## ASSIGNED TASK
Copy each line below exactly and leave the pictures out.

■ ■ ■ ■ ■

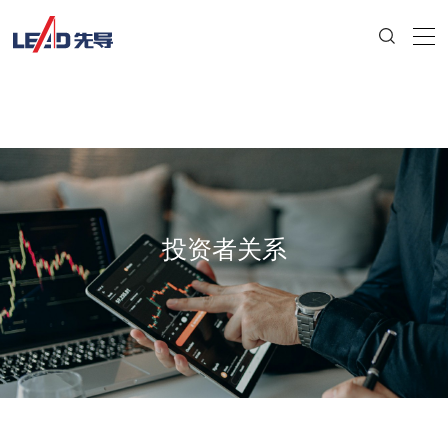
投资者关系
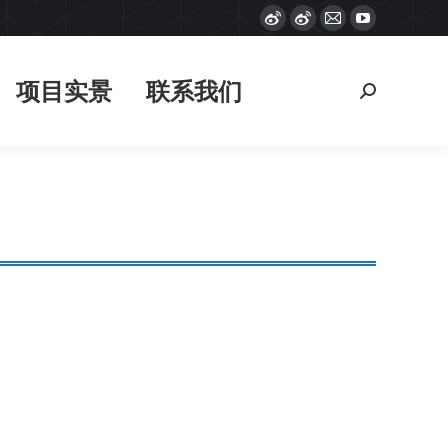
Weibo
Weibo
Mail
YouTube
项目实景
联系我们
搜
page
page
page
page
索：
opens
opens
opens
opens
项目实景
联系我们
搜
in
in
in
in
索：
new
new
new
new
window
window
window
window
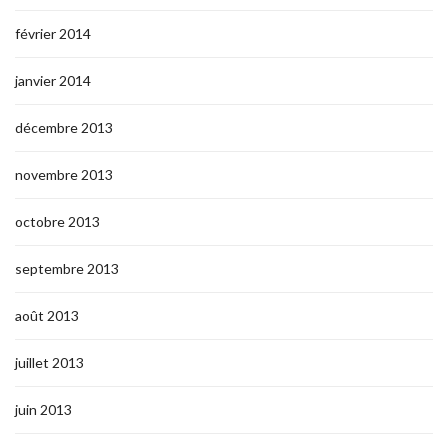
février 2014
janvier 2014
décembre 2013
novembre 2013
octobre 2013
septembre 2013
août 2013
juillet 2013
juin 2013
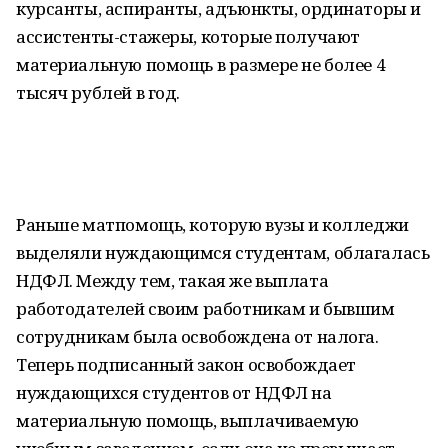
курсанты, аспиранты, адъюнкты, ординаторы и
ассистенты-стажеры, которые получают
материальную помощь в размере не более 4
тысяч рублей в год.
Раньше матпомощь, которую вузы и колледжи
выделяли нуждающимся студентам, облагалась
НДФЛ. Между тем, такая же выплата
работодателей своим работникам и бывшим
сотрудникам была освобождена от налога.
Теперь подписанный закон освобождает
нуждающихся студентов от НДФЛ на
материальную помощь, выплачиваемую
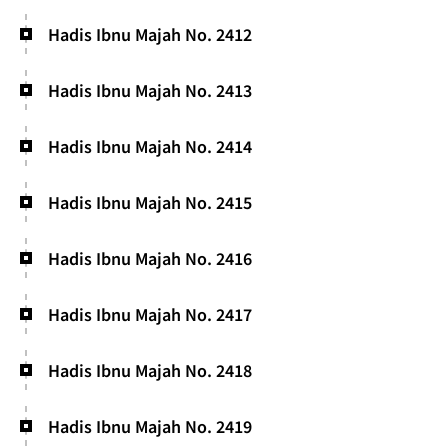
Hadis Ibnu Majah No. 2412
Hadis Ibnu Majah No. 2413
Hadis Ibnu Majah No. 2414
Hadis Ibnu Majah No. 2415
Hadis Ibnu Majah No. 2416
Hadis Ibnu Majah No. 2417
Hadis Ibnu Majah No. 2418
Hadis Ibnu Majah No. 2419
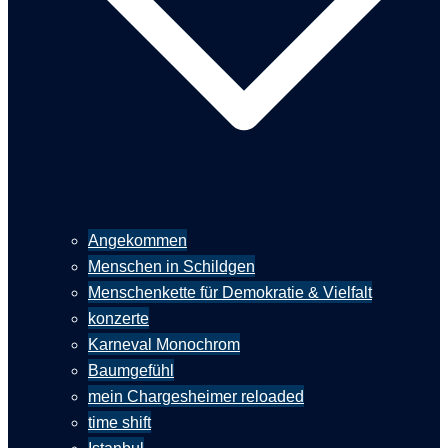
Angekommen
Menschen in Schildgen
Menschenkette für Demokratie & Vielfalt
konzerte
Karneval Monochrom
Baumgefühl
mein Chargesheimer reloaded
time shift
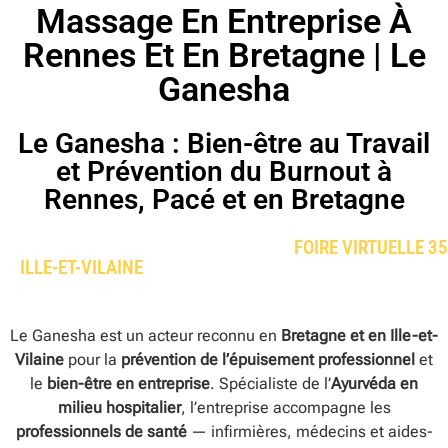
Massage En Entreprise À
Rennes Et En Bretagne | Le
Ganesha
Le Ganesha : Bien-être au Travail
et Prévention du Burnout à
Rennes, Pacé et en Bretagne
FOIRE VIRTUELLE 35
ILLE-ET-VILAINE
Le Ganesha est un acteur reconnu en
Bretagne et en Ille-et-
Vilaine
pour la
prévention de l’épuisement professionnel
et
le
bien-être en entreprise
. Spécialiste de l’
Ayurvéda en
milieu hospitalier
, l’entreprise accompagne les
professionnels de santé
— infirmières, médecins et aides-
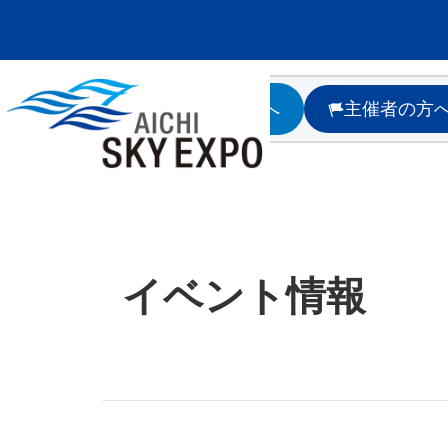
イベント情報
TOP
>
イベント情報
来場者の方へ
主催者の方
イベント情報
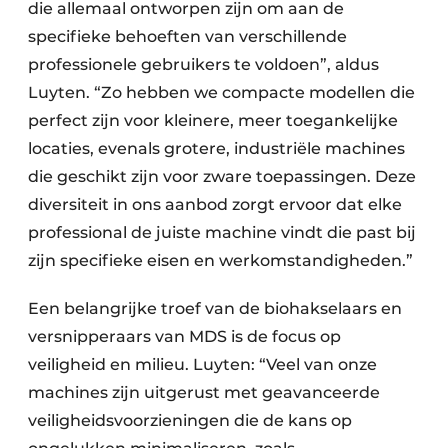
die allemaal ontworpen zijn om aan de
specifieke behoeften van verschillende
professionele gebruikers te voldoen”, aldus
Luyten. “Zo hebben we compacte modellen die
perfect zijn voor kleinere, meer toegankelijke
locaties, evenals grotere, industriële machines
die geschikt zijn voor zware toepassingen. Deze
diversiteit in ons aanbod zorgt ervoor dat elke
professional de juiste machine vindt die past bij
zijn specifieke eisen en werkomstandigheden.”
Een belangrijke troef van de biohakselaars en
versnipperaars van MDS is de focus op
veiligheid en milieu. Luyten: “Veel van onze
machines zijn uitgerust met geavanceerde
veiligheidsvoorzieningen die de kans op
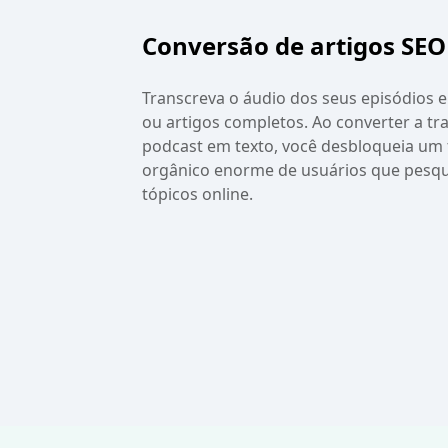
Conversão de artigos SEO
Transcreva o áudio dos seus episódios 
ou artigos completos. Ao converter a tr
podcast em texto, você desbloqueia um 
orgânico enorme de usuários que pesq
tópicos online.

■ ■ ■ ■ ■

## RESULT
投资者关系
Weibo
Weibo
Mail
YouTube
项目实景
联系我们
搜
page
page
page
page
索：
opens
opens
opens
opens
项目实景
联系我们
搜
in
in
in
in
索：
new
new
new
new
window
window
window
window
février 2014
janvier 2014
décembre 2013
novembre 2013
octobre 2013
septembre 2013
août 2013
juillet 2013
juin 2013
курсанты, аспиранты, адъюнкты, ординаторы и
ассистенты-стажеры, которые получают
материальную помощь в размере не более 4
тысяч рублей в год.
Раньше матпомощь, которую вузы и колледжи
выделяли нуждающимся студентам, облагалась
НДФЛ. Между тем, такая же выплата
работодателей своим работникам и бывшим
сотрудникам была освобождена от налога.
Теперь подписанный закон освобождает
нуждающихся студентов от НДФЛ на
материальную помощь, выплачиваемую
Hadis Ibnu Majah No. 2412
Hadis Ibnu Majah No. 2413
Hadis Ibnu Majah No. 2414
Hadis Ibnu Majah No. 2415
Hadis Ibnu Majah No. 2416
Hadis Ibnu Majah No. 2417
Hadis Ibnu Majah No. 2418
Hadis Ibnu Majah No. 2419
Angekommen
Menschen in Schildgen
Menschenkette für Demokratie & Vielfalt
konzerte
Karneval Monochrom
Baumgefühl
mein Chargesheimer reloaded
time shift
Massage En Entreprise À
Rennes Et En Bretagne | Le
Ganesha
Le Ganesha : Bien-être au Travail
et Prévention du Burnout à
Rennes, Pacé et en Bretagne
FOIRE VIRTUELLE 35
ILLE-ET-VILAINE
Le Ganesha est un acteur reconnu en
Bretagne et en Ille-et-
Vilaine
pour la
prévention de l’épuisement professionnel
et
le
bien-être en entreprise
. Spécialiste de l’
Ayurvéda en
milieu hospitalier
, l’entreprise accompagne les
professionnels de santé
— infirmières, médecins et aides-
イベント情報
TOP
>
イベント情報
来場者の方へ
主催者の方
イベント情報
die allemaal ontworpen zijn om aan de
specifieke behoeften van verschillende
professionele gebruikers te voldoen”, aldus
Luyten. “Zo hebben we compacte modellen die
perfect zijn voor kleinere, meer toegankelijke
locaties, evenals grotere, industriële machines
die geschikt zijn voor zware toepassingen. Deze
diversiteit in ons aanbod zorgt ervoor dat elke
professional de juiste machine vindt die past bij
zijn specifieke eisen en werkomstandigheden.”
Een belangrijke troef van de biohakselaars en
versnipperaars van MDS is de focus op
veiligheid en milieu. Luyten: “Veel van onze
machines zijn uitgerust met geavanceerde
veiligheidsvoorzieningen die de kans op
Conversão de artigos SEO
Transcreva o áudio dos seus episódios 
ou artigos completos. Ao converter a tr
podcast em texto, você desbloqueia um 
orgânico enorme de usuários que pesq
tópicos online.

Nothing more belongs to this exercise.